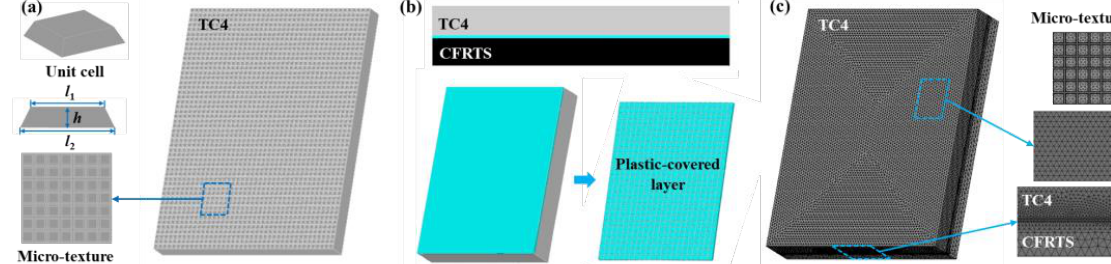
Figure 6. ( a ) Micro-texture geometric model; ( b ) anchorage model; ( c ) meshing model.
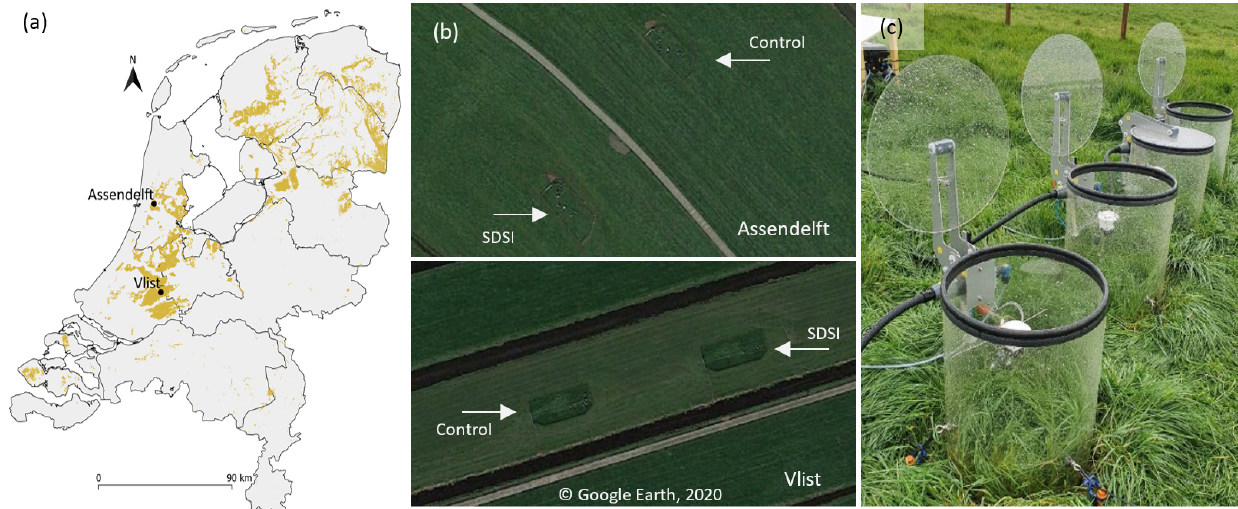
Figure 2. (a) Peat soils in the Netherlands (highlighted) with the research locations Assendelft and Vlist on a national scale (Basisregistratie Ondergrond, 2018; Esri Nederland, 2021), (b) the research locations seen from 500m altitude with satellite imagery (the borders of the measuring plots are recognizable by the fences), and (c) the automated transparent chamber systems in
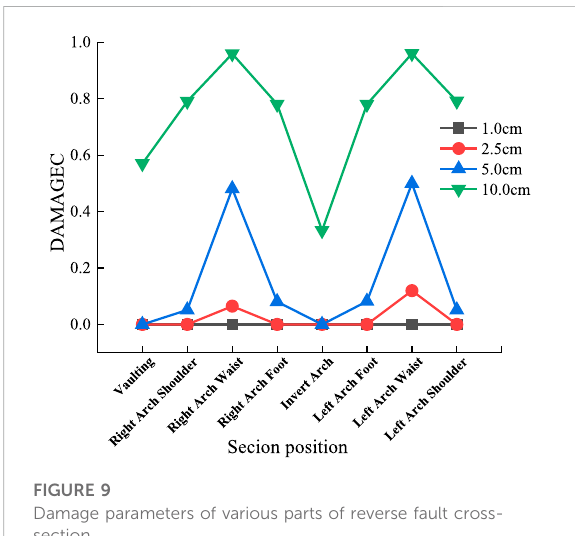
FIGURE 9 Damage parameters of various parts of reverse fault cross-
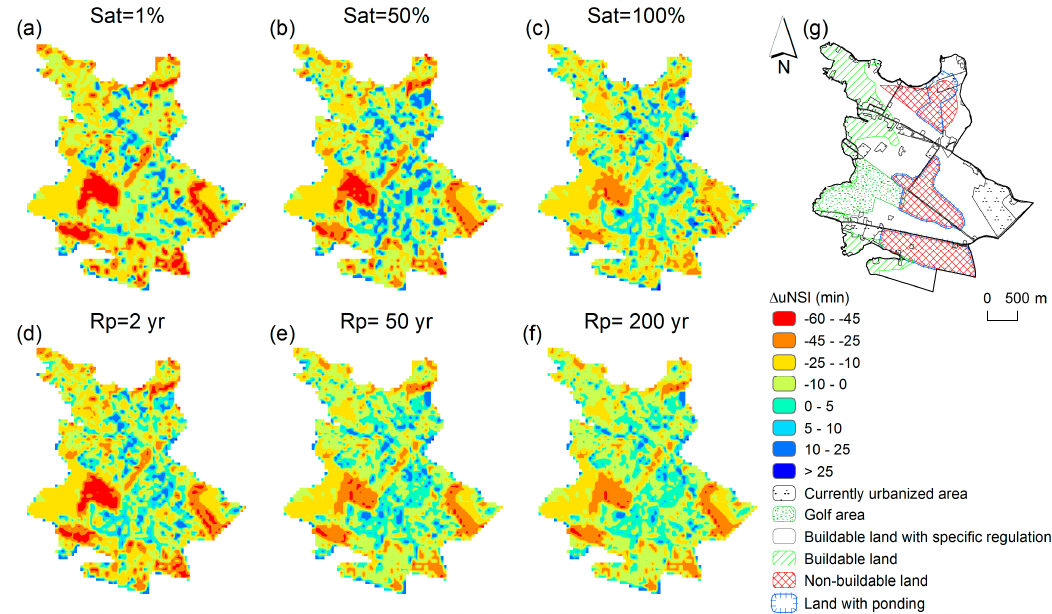
Figure 11. Local difference in uNSI between 2010 and 1982. A negative sign indicates a faster response of the network in 2010. Differences are evaluated considering all hyetographs and ( a – c ) all return periods averaged for each specified antecedent soil moisture condition (Sat); ( d – f ) all saturation conditions averaged for the specified return period (Rp); and ( g ) displays some characteristics of the urbanisation settings and regulations for the area [27].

Problem description ->
Hand back exactly the lines from the one with "Figure 2. (a)" through the last line of the data above, both ends included, with every picture left out.

Reply ->
Figure 2. (a) Peat soils in the Netherlands (highlighted) with the research locations Assendelft and Vlist on a national scale (Basisregistratie Ondergrond, 2018; Esri Nederland, 2021), (b) the research locations seen from 500m altitude with satellite imagery (the borders of the measuring plots are recognizable by the fences), and (c) the automated transparent chamber systems in
FIGURE 9 Damage parameters of various parts of reverse fault cross-
Figure 11. Local difference in uNSI between 2010 and 1982. A negative sign indicates a faster response of the network in 2010. Differences are evaluated considering all hyetographs and ( a – c ) all return periods averaged for each specified antecedent soil moisture condition (Sat); ( d – f ) all saturation conditions averaged for the specified return period (Rp); and ( g ) displays some characteristics of the urbanisation settings and regulations for the area [27].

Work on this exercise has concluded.